AUSGANGSTEXT:
_ _ _ _ _
Wir brauchen eine bessere Gesprächskultur, wenn wir über das Essen von Tieren reden. Fleisch muss genauso oft im Mittelpunkt der Diskussion stehen, wie es mitten auf unserem Teller liegt. Das heißt nicht, dass wir so tun müssen, als wären wir uns in allem einig. Auch wenn wir uns vielleicht ziemlich sicher sind, was für uns persönlich richtig ist und sogar für andere, wissen wir doch alle von vornherein, dass unsere Positionen mit denen unserer Nachbarn im Widerspruch stehen. Wie gehen wir mit dieser unumstößlichen Wahrheit um? Lassen wir die Diskussion darüber zu, oder suchen wir einen Weg, sie neu zu führen?

Krieg

AUF ZEHN THUNFISCHE, Haie und andere große Raubfische, die vor 50 bis 100 Jahren in unseren Meeren schwammen, kommt heute nur noch einer. Viele Wissenschaftler sagen die völlige Auslöschung aller gefischten Arten in weniger als 50 Jahren voraus – und trotzdem wird alles getan, um noch mehr Meerestiere zu fangen, zu töten und zu essen. Unsere Lage ist so ernst, dass Forscher vom Fisheries Centre der University of British Columbia behaupten, dass»unser Umgehen mit Fischereiressourcen [auch Fisch genannt] inzwischen einem Vernichtungskrieg gleicht«.

Mir wurde klar, dass Krieg genau das richtige Wort ist, um unsere Beziehung zu Fischen zu beschreiben – es beinhaltet die Methoden und Technologien, die wir gegen sie einsetzen, und unseren Herrschergeist. Je mehr ich über die landwirtschaftliche Nutztierhaltung wusste, umso mehr begriff ich, dass die radikalen Veränderungen im Fischfang der letzten 50 Jahre für etwas weitaus Größeres stehen. Wir führen einen Krieg gegen alle Tiere, die wir essen, oder genauer gesagt, wir lassen einen Krieg gegen sie führen. Dieser Krieg ist neu und hat einen Namen:»Massentierhaltung«.
_ _ _ _ _
GELESENES ANWENDEN:
**a)** Welche Tätigkeiten an Meerestieren nennt der Text über Massentierhaltung im Satz mit „noch mehr Meerestiere“? Zählen Sie alle auf.
**b)** Führen Sie den Text über Massentierhaltung im selben Ton weiter, beginnend nach dem Satz, der mit dem Namen dieses Krieges endet.

DATENSATZ:
_ _ _ _ _
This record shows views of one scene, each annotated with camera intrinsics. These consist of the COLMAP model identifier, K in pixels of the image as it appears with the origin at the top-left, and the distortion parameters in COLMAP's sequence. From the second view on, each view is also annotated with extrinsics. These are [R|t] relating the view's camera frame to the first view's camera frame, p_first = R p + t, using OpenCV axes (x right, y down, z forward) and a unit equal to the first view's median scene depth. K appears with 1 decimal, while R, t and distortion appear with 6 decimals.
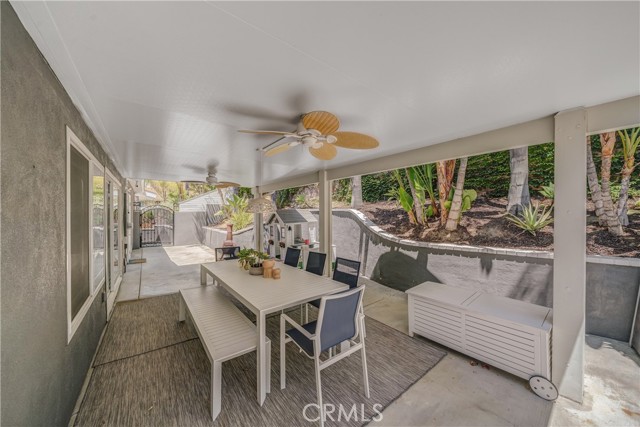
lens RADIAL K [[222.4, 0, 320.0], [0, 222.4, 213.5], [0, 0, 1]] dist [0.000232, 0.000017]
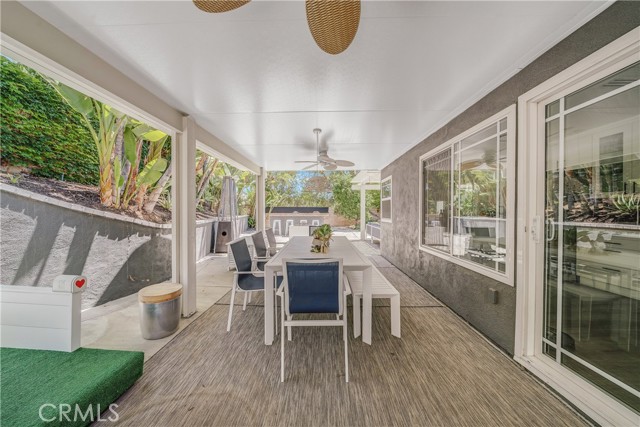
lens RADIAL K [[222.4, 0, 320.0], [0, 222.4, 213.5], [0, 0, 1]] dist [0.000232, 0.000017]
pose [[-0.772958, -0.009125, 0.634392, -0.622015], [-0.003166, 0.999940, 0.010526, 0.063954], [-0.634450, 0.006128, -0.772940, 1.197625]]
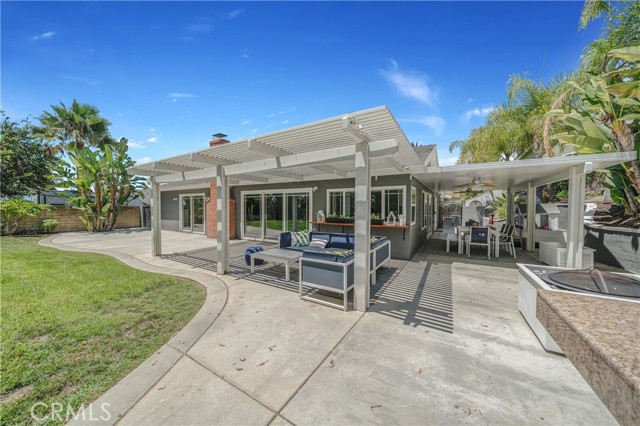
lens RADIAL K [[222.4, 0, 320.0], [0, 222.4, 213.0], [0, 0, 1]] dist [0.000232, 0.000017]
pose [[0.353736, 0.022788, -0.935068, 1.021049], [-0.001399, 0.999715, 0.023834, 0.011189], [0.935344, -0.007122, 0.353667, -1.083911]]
_ _ _ _ _
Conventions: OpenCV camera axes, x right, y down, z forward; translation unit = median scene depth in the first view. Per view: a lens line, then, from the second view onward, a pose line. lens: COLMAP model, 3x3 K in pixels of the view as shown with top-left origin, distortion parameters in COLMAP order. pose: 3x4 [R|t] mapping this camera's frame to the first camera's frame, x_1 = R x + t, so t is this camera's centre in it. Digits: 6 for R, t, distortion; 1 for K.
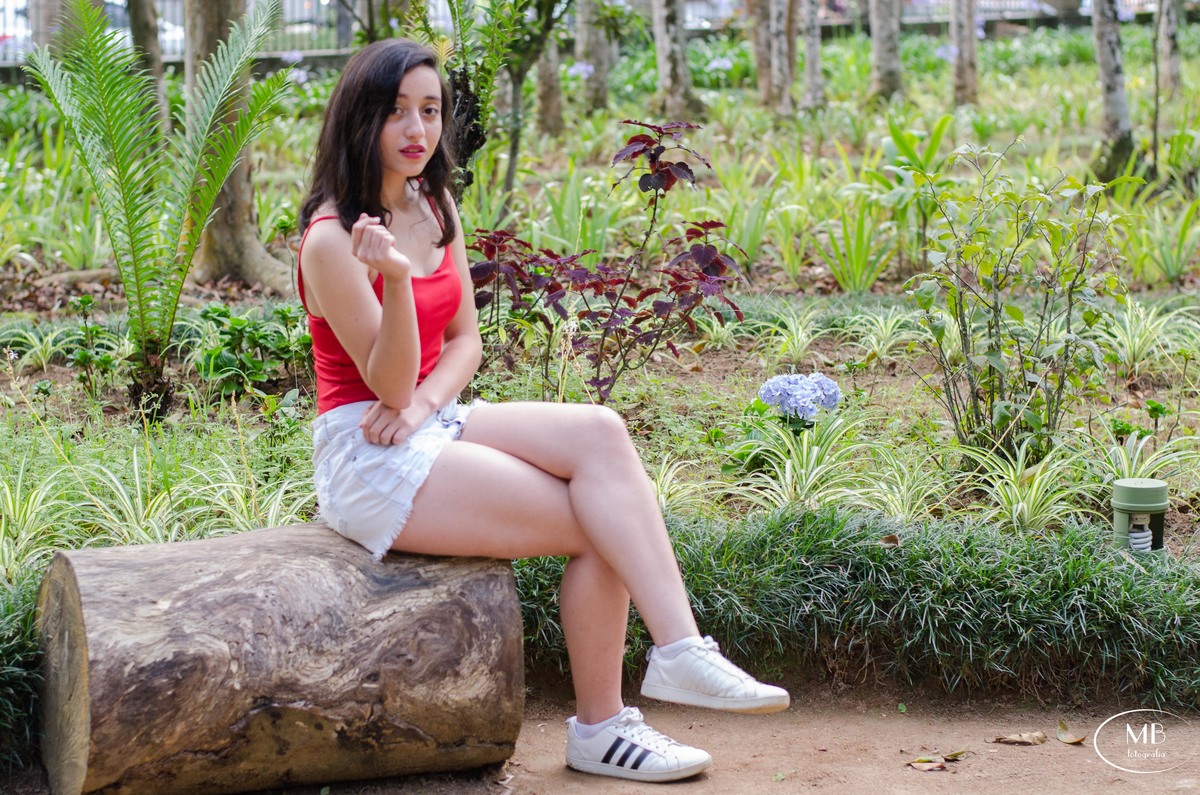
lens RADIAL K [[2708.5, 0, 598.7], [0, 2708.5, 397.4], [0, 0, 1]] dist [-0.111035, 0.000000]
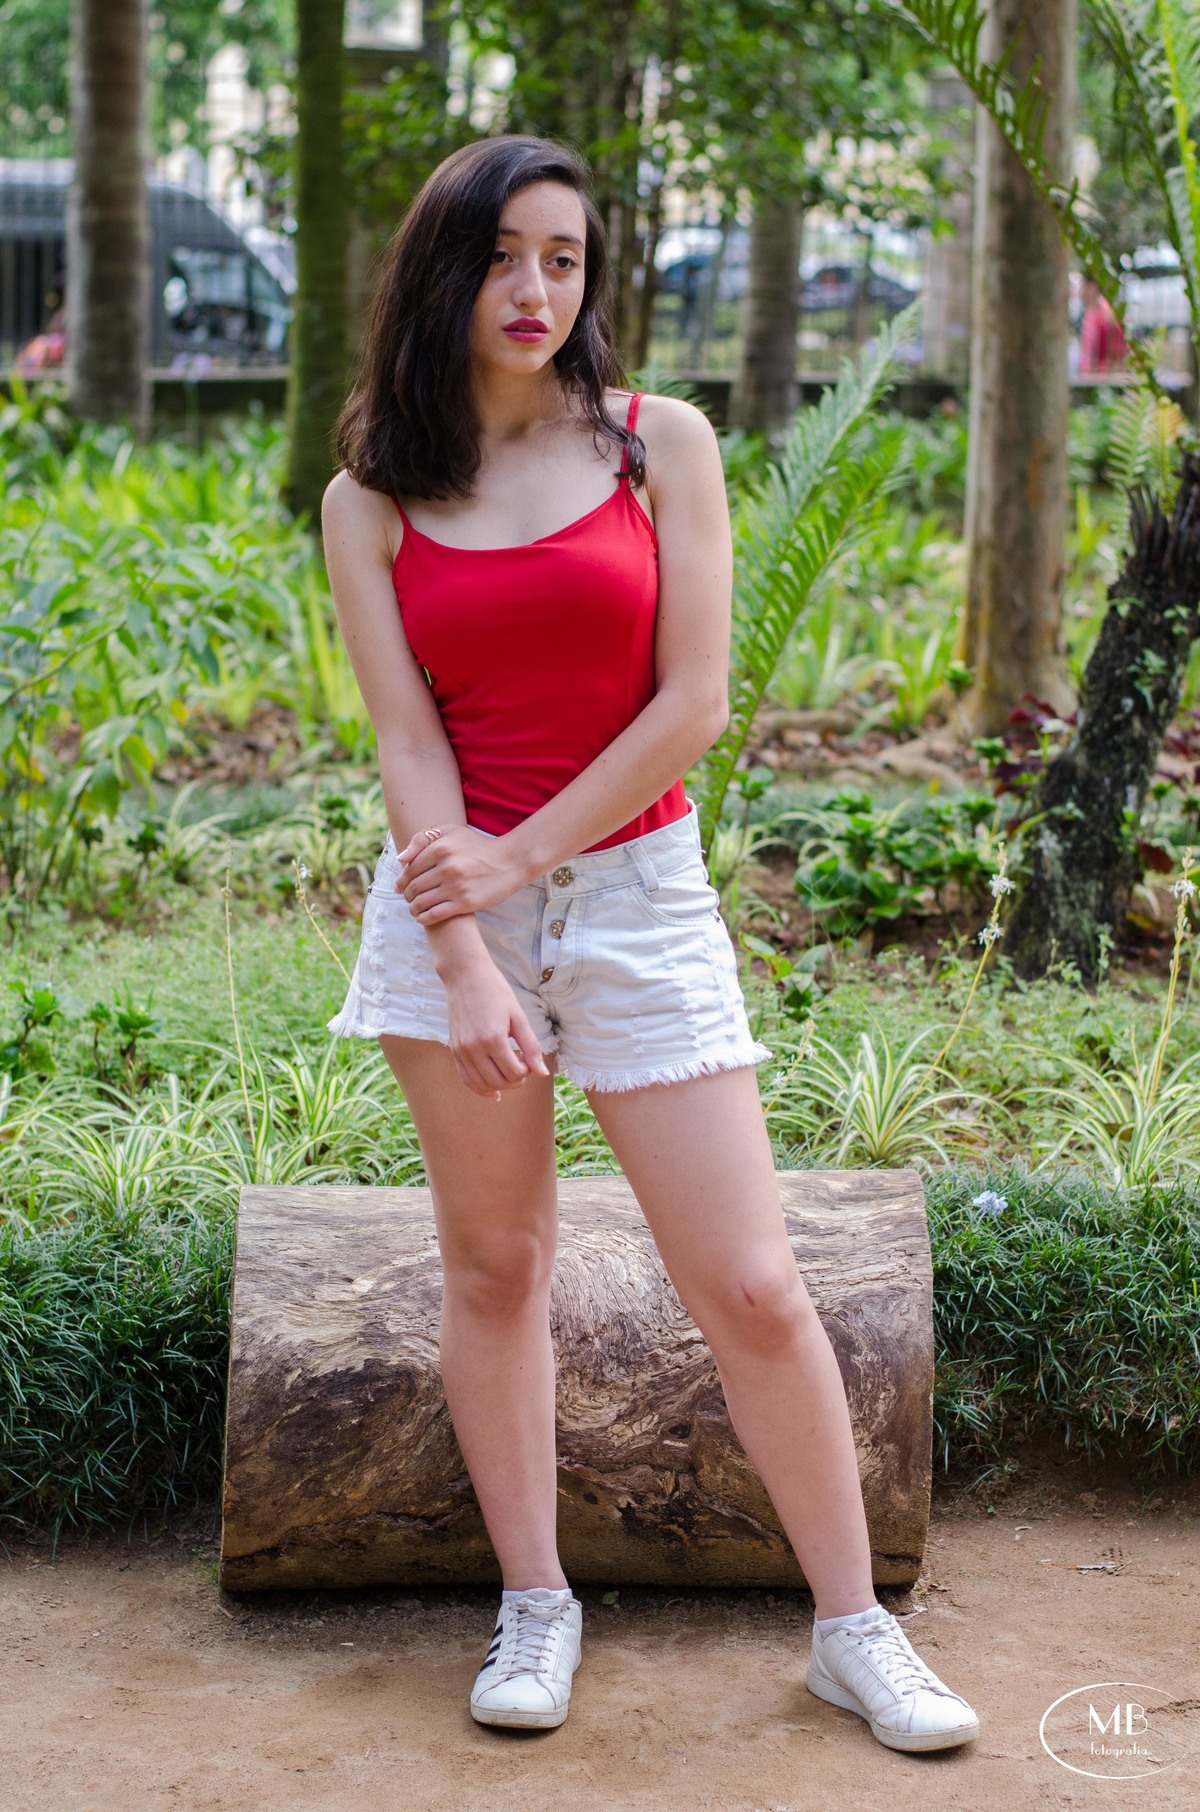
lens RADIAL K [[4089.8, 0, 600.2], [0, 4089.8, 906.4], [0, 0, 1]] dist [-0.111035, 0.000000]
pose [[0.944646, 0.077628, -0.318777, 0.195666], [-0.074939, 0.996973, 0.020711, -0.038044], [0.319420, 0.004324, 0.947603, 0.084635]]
_ _ _ _ _
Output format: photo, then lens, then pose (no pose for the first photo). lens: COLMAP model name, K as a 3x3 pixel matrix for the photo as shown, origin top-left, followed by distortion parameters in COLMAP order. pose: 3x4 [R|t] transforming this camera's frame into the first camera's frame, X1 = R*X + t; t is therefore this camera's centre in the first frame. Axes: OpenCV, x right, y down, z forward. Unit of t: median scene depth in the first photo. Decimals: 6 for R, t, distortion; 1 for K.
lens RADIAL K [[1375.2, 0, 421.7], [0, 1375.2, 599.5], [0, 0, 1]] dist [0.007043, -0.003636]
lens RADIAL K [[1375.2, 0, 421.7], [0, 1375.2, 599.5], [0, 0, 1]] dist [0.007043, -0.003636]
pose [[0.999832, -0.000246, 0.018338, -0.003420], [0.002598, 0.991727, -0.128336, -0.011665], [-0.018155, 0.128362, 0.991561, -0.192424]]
_ _ _ _ _
ANTWORTEN JE PUNKT:
**a)** fangen, töten, essen

**b)**
Die Massentierhaltung ist, ähnlich wie Pornografie, schwer zu erklären, aber leicht zu erkennen. Im engeren Sinn handelt es sich dabei um ein System der intensiven und industriellen Landwirtschaft, in dem Tiere – oft zu Zehn‑oder Hunderttausenden –, genetisch optimiert, in ihren Bewegungsmöglichkeiten eingeschränkt werden und unnatürliches Futter erhalten (dem fast immer verschiedene Medikamente wie zum Beispiel Antibiotika zugesetzt sind). Weltweit stammen heutzutage jährlich etwa 450 Milliarden Landtiere aus Massentierhaltung. (Für Fische gibt es keine Zahlen.) In Amerika werden 99 Prozent aller Landtiere, die gegessen werden oder Milch und Eier produzieren, in Massentierhaltung gezüchtet. Wenn wir also heute über das Essen von Tieren sprechen, müssen wir –auch wenn es bedeutende Ausnahmen gibt – über Massentierhaltung sprechen.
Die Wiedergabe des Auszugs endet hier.